Notice that that macro capability allows the author to move virtually
all the typesetting decisions to the style file, which HTML cannot
currently do.

The ASCII input file I've been describing is converted by TeX's software
system into a file format called DVI (for "device independent"). The DVI
file contains all the typesetting and font information, but not the font
files themselves. Large software installations (with many font files)
are needed to display or print DVI files, or to convert them to Postscript.

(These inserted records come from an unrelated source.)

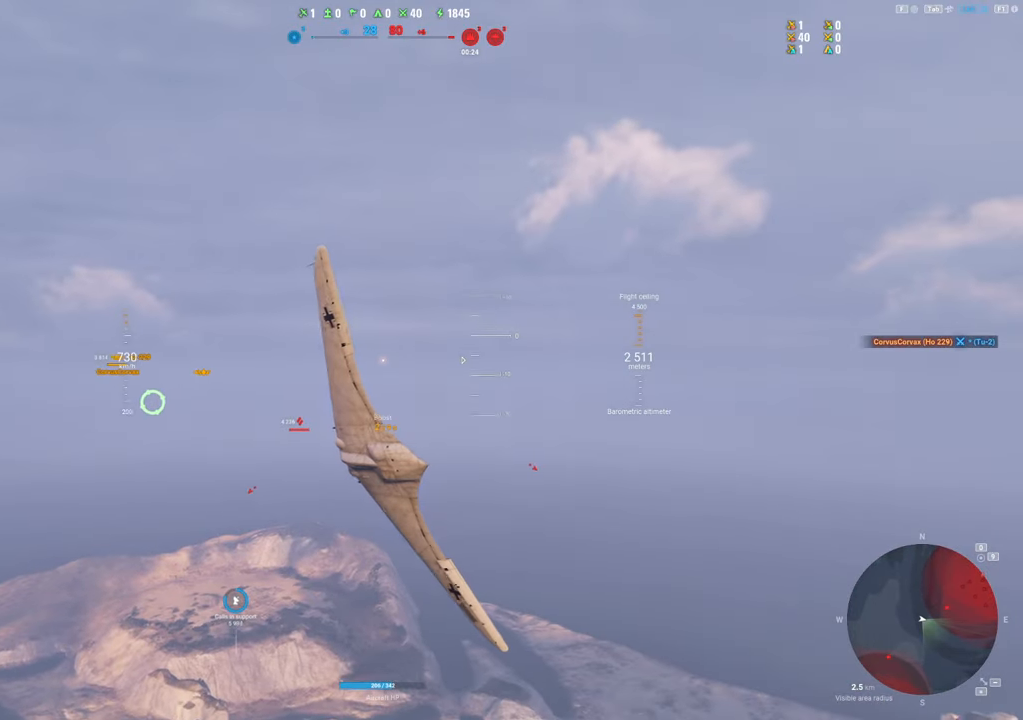
{"keys": [], "mouse": [], "mouse_move": "still", "events": []}
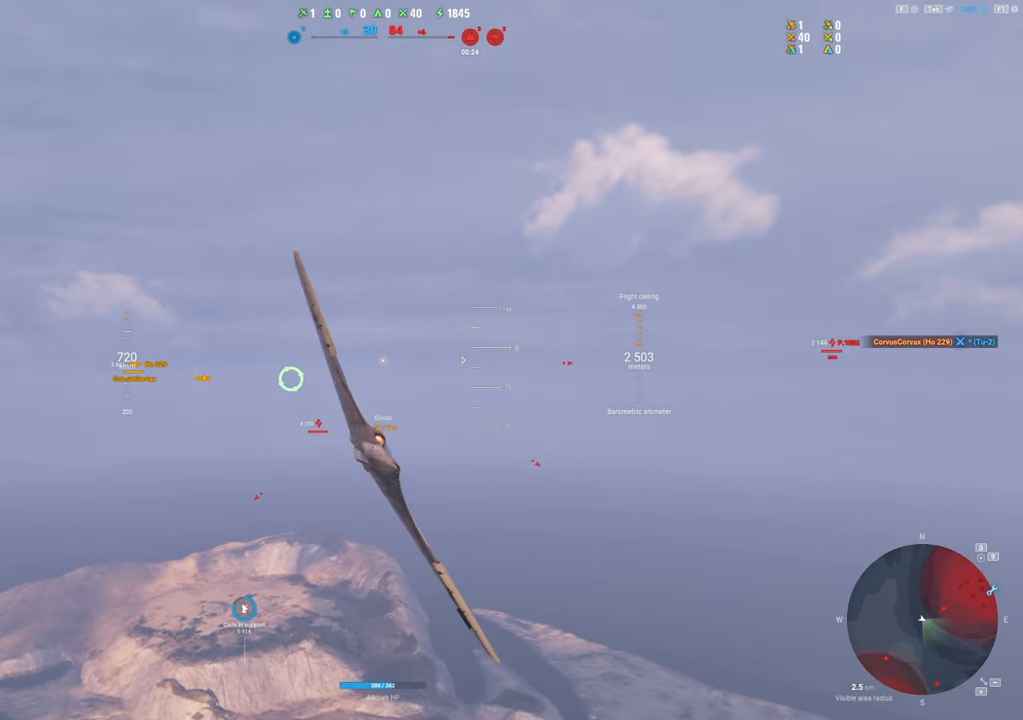
{"keys": ["a"], "mouse": [], "mouse_move": "still", "events": [[100, "a", "down"]]}
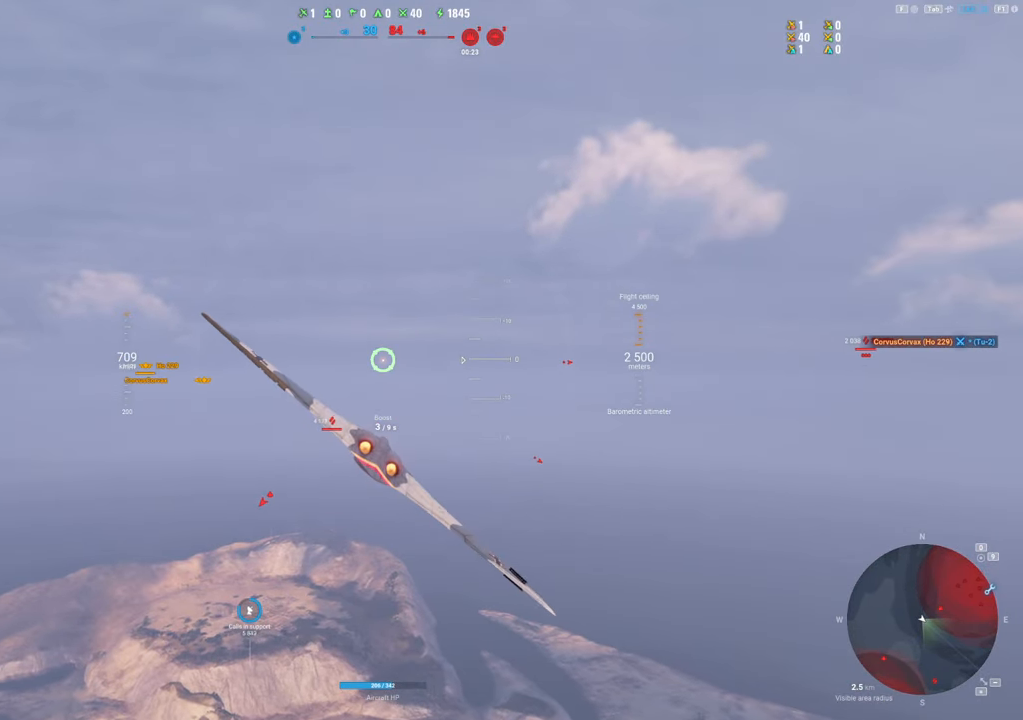
{"keys": [], "mouse": [], "mouse_move": "still", "events": [[217, "a", "up"]]}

"Postscript readers and printer drivers are far from universal, and are
in fact quite rare in the PC world --- and many mathematicians have
trouble installing them"

Graphics information is not contained in the DVI file itself, and must
be bundled with the DVI file to be accessed by the software for
displaying, printing, or converting the file. Moreover, the commands
used for accessing the graphics are not native to TeX, but are part of a
system of extending TeX's capabilities via commands called "\specials".
The \special commands are passed through to the DVI file to be read by
whatever software is used to view, print, or convert the DVI to another
format. And different software packages recognize different formats of
\special commands (the format being contained in the argument to
"\special").

Because of this difference in syntax, it is difficult to distribute TeX
with graphics over the Web in a way that will be accessible to viewers
on different platforms. Also, the graphics files themselves, usually in
Postscript, are not necessarily viewable with any of the standard
software packages on some platforms. The software and hardware needed to
read or print TeX is both specialized and large. Indeed, many
mathematicians don't bother to keep it locally (instead using network
resources at their offices), which further limits accessibility of TeX
files on the Internet. Nevertheless, many of the earliest electronic
mathematics journals used TeX source files and DVI files as the formats
of their papers.

As an alternative, the most common choice was Postscript, which had
other drawbacks. Postscript files are large, and while it is possible to
compress embedded graphics files, there is no uniform system of
decompression available. So documents that include large graphics files
become unwieldy. Also, Postscript readers and printer drivers are far
from universal, and are in fact quite rare in the PC world --- and many
mathematicians have trouble installing them.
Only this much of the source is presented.